What Lies Behind the Door of the Oracle?

I can’t help but think of the movie Minority Report when it comes to testing security products. In Spielberg’s futuristic thriller, the pseudo-science of PreCrime is invented to create an Orwellian brave new world, using a supposedly infallible testing system to convict people before they commit a crime. The system is controlled by higher powers that have ulterior motives (profit) beyond simply preventing crime. This leads to the internal suppression of ‘false negatives’ to perpetuate a broken system that keeps those who run the system in a position of power.

In one key scene, our hero John Anderton takes a new recruit behind the scenes to a hidden room called The Temple to view the inner workings of the system. He remarks, “The power has always been with the priests, even if they had to invent the Oracle.”

I am here today to tell you that is exactly what some testing organizations want you to do: to trust an ‘infallible’ system run for profit whose inner workings are kept hidden from us. What, exactly, lies behind the Temple door? “There's nothing to see here folks, just believe us,” the priests reassure us. “Only we can talk to the Oracle. Don’t go in there. Don’t even try.”

Herein lies the problem. If everyone had the power to talk to the Oracle, the priests would be out of a job. By denying people access to the Oracle, the priests became the ones with the real power – including the power to interpret the “truth” they receive exactly as they (or their financial backers) wished.

Going back to the world of malware, we’re told time and again that it’s “impossible” for consumers and companies to test AV systems for themselves. After all, that’s why we have AV testing houses, right?

I recently attended a very informative meeting at the Anti-Malware Testing Standards Organization, where I was fortunate to be on a panel where I stated, to some controversy, that testing organizations must:

1.  Define a Curation Strategy for the Malware Repository – The process used in collecting the malware used in testing and how the malware is maintained over time.
2.   Provide Provenance of Malware – The evidence of the history and source origin of the malware.
3.   Conviction Process of Malware – The steps used in providing evidence on how the malware was convicted or charged as being malware.
4.   Creation of Malware – Allowance of any testing organization to create malware to be used in testing.

» **RECORDS**:
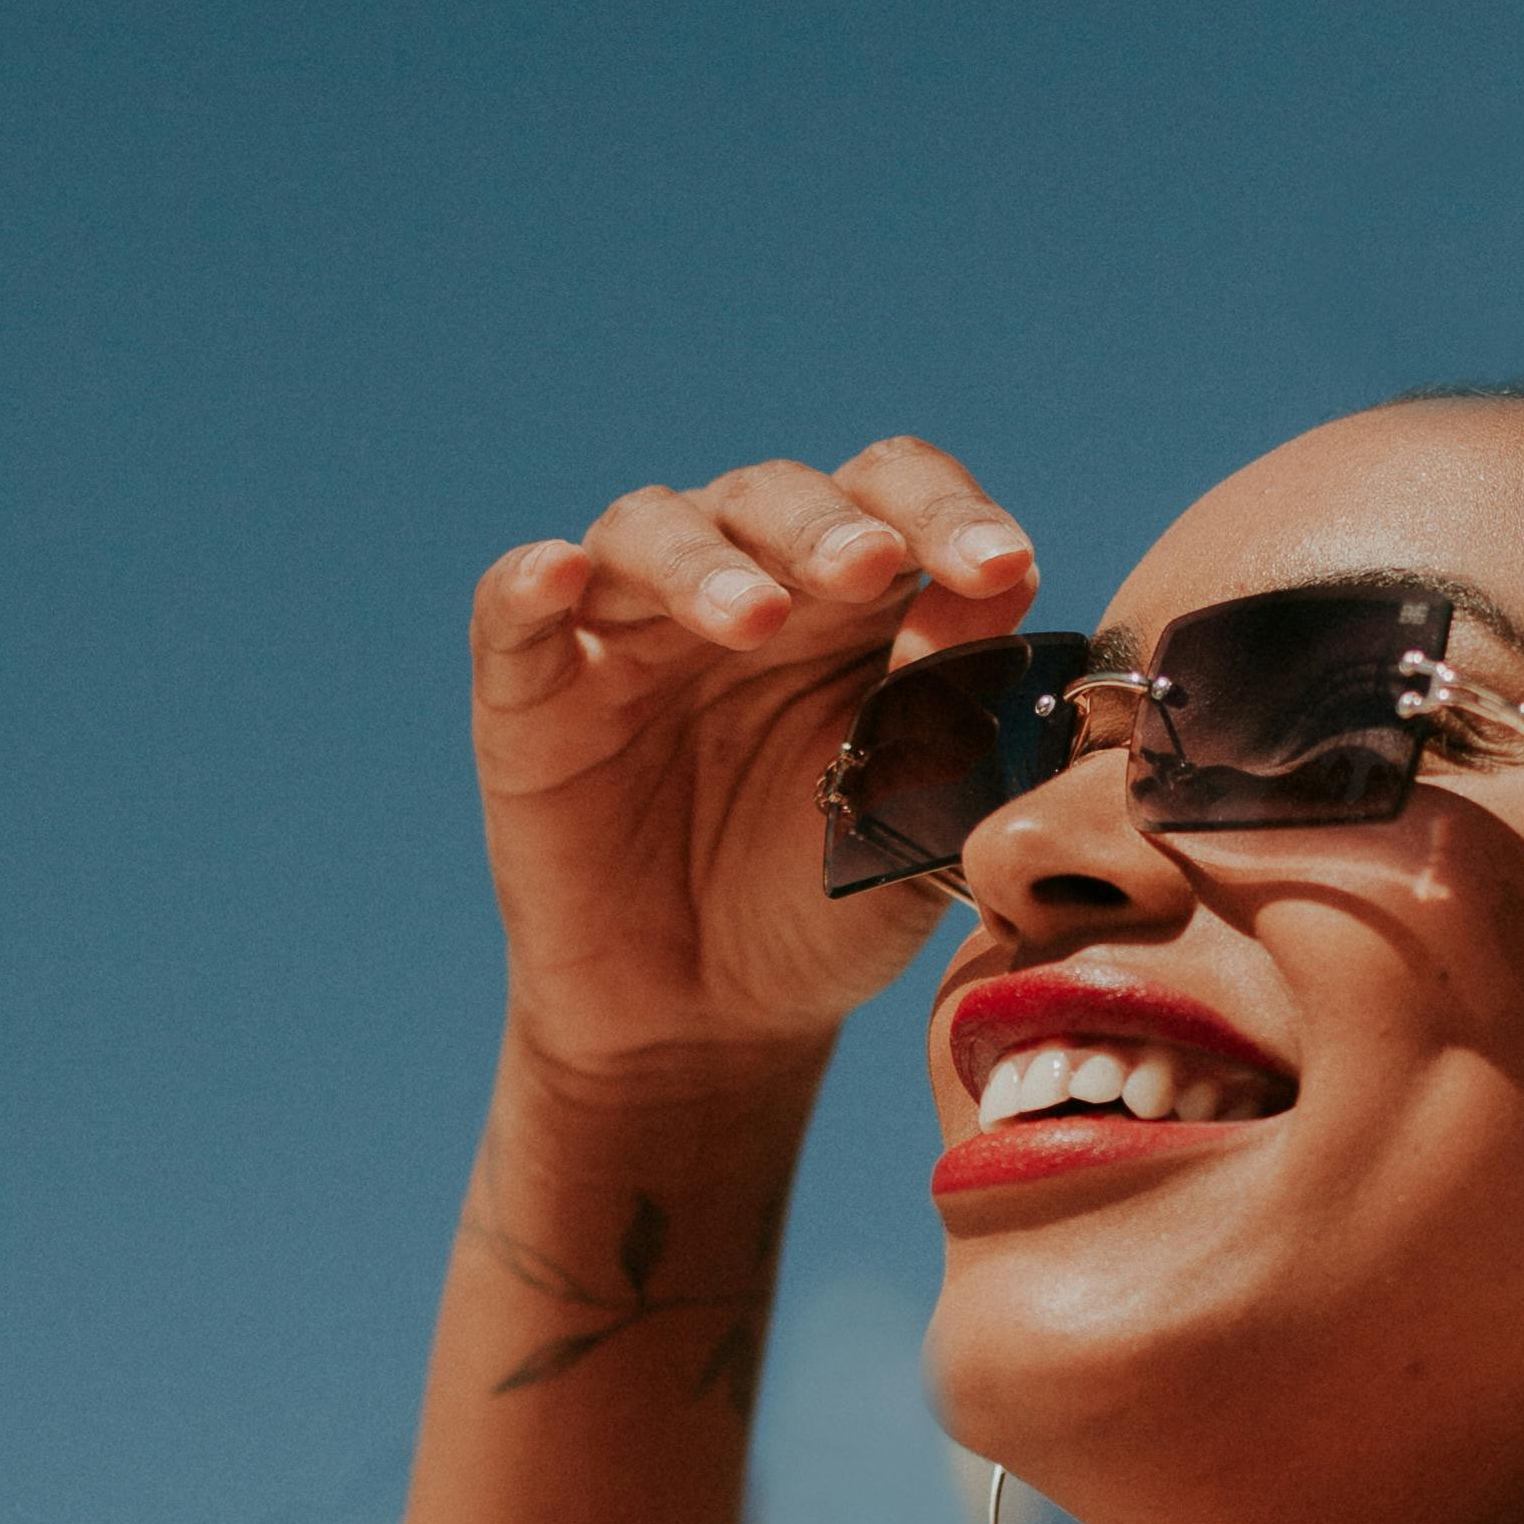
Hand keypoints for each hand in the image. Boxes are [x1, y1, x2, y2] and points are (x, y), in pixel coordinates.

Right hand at [470, 439, 1039, 1082]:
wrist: (708, 1025)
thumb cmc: (825, 907)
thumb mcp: (913, 817)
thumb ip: (954, 706)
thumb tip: (1008, 588)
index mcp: (851, 599)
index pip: (895, 499)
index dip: (947, 512)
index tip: (1000, 567)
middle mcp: (743, 585)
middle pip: (778, 498)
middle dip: (829, 528)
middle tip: (873, 568)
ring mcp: (630, 626)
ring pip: (650, 530)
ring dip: (705, 560)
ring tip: (755, 618)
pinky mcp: (531, 687)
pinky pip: (515, 607)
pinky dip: (531, 581)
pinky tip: (558, 574)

» **BRIEF 1**:
Repeat the passage in the security testing article between "2.   Provide" and "as being malware.", inclusive.
» **BRIEF 2**:
In the security testing article, what is the hidden room called where John Anderton takes a new recruit?

» **REPLY 1**:
2.   Provide Provenance of Malware – The evidence of the history and source origin of the malware.
3.   Conviction Process of Malware – The steps used in providing evidence on how the malware was convicted or charged as being malware.

» **REPLY 2**:
The Temple